Two questions arose – what to use as a foreground, and what focal length to use. I decided that the world didn't need another super-close-up of the moon, and so I set out to find an interesting subject.
Raw file as shot
The location I chose is one not far from my home, high on a hill facing east. A copse of trees that I had photographed just the week before, as a major storm passed though, and which I wrote about here.
I had hoped to replicate roughly the same framing, but even before arriving on the hilltop, I checked The Photographer's Ephemeris and saw that the angle would be wrong; off by more than 30 degrees.
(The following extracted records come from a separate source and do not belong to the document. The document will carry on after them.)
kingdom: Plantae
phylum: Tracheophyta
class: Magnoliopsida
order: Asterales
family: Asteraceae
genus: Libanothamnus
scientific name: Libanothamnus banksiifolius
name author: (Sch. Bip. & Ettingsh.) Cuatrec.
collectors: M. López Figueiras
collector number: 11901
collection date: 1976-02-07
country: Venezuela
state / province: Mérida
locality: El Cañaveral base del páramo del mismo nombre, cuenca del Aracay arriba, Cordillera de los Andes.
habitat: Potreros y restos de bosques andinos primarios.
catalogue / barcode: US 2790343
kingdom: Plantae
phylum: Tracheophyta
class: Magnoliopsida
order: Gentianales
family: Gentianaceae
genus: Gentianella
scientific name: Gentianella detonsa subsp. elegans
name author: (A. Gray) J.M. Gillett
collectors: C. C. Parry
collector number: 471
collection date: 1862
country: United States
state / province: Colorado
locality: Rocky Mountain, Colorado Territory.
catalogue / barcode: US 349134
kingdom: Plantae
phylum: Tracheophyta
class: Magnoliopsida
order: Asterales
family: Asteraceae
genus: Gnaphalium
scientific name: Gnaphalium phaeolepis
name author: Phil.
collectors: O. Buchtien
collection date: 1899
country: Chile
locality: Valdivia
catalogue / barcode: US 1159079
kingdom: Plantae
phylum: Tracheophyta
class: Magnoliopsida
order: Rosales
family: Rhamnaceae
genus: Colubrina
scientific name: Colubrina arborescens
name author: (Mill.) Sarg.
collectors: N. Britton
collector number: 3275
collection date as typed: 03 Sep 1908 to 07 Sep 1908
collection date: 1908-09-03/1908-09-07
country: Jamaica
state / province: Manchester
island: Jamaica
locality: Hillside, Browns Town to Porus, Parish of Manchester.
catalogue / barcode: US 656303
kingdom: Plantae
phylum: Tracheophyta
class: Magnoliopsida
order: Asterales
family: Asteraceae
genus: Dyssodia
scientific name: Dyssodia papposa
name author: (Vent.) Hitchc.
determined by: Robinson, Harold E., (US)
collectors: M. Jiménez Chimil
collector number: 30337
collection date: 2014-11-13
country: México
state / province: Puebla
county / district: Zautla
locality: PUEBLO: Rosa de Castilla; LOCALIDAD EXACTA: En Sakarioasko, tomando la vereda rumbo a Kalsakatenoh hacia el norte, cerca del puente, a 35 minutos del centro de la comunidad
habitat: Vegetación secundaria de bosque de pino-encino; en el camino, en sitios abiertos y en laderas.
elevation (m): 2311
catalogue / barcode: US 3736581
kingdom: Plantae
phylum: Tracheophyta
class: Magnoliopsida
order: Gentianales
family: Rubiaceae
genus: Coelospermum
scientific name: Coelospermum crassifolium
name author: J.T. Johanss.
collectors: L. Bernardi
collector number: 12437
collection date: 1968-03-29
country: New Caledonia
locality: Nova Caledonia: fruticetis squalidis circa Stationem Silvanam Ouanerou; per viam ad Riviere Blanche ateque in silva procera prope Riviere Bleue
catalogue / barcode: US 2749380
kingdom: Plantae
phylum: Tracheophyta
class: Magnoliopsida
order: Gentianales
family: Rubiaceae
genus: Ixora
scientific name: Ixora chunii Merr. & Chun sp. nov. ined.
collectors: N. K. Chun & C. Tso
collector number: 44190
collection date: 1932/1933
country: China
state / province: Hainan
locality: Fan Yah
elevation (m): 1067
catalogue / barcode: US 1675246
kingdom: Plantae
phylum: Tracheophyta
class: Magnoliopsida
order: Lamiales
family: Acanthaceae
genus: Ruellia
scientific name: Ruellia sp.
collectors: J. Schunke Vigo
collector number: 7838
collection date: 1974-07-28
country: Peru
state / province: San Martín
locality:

Somewhat let down I nevertheless did a couple of dozen frames over about a thirty minute period as the moon rose, with different compositions and focal lengths from 45mm to 300mm. None of them really satisfies me, but the one that I liked best is shown on this page .
As can be seen from the image at the top of the page as compared to the 100% crop immediately above, this is one of those shots that doesn't work all that well displayed online. The moon is simply to small and the shadow details are hidden. But on a well light 20X24" print, and with the available resolution of a medium format file, the photograph is actually quite arresting.
Post processing was minimal. Some cropping, lightening the foreground a bit, sharpening and a slight "clarity" brush on the moon.
The exposure was straightforward, with f/11 chosen to be sure that both the trees and moon would be in focus – though the copse was at least 125 meters away. I wasn't too concerned about the shutter speed being in the "nervous" zone at 1/20 second, because my experience has shown me that with the 645z system the only lens where I need have any concern about slow speed shutter vibration is the 300mm.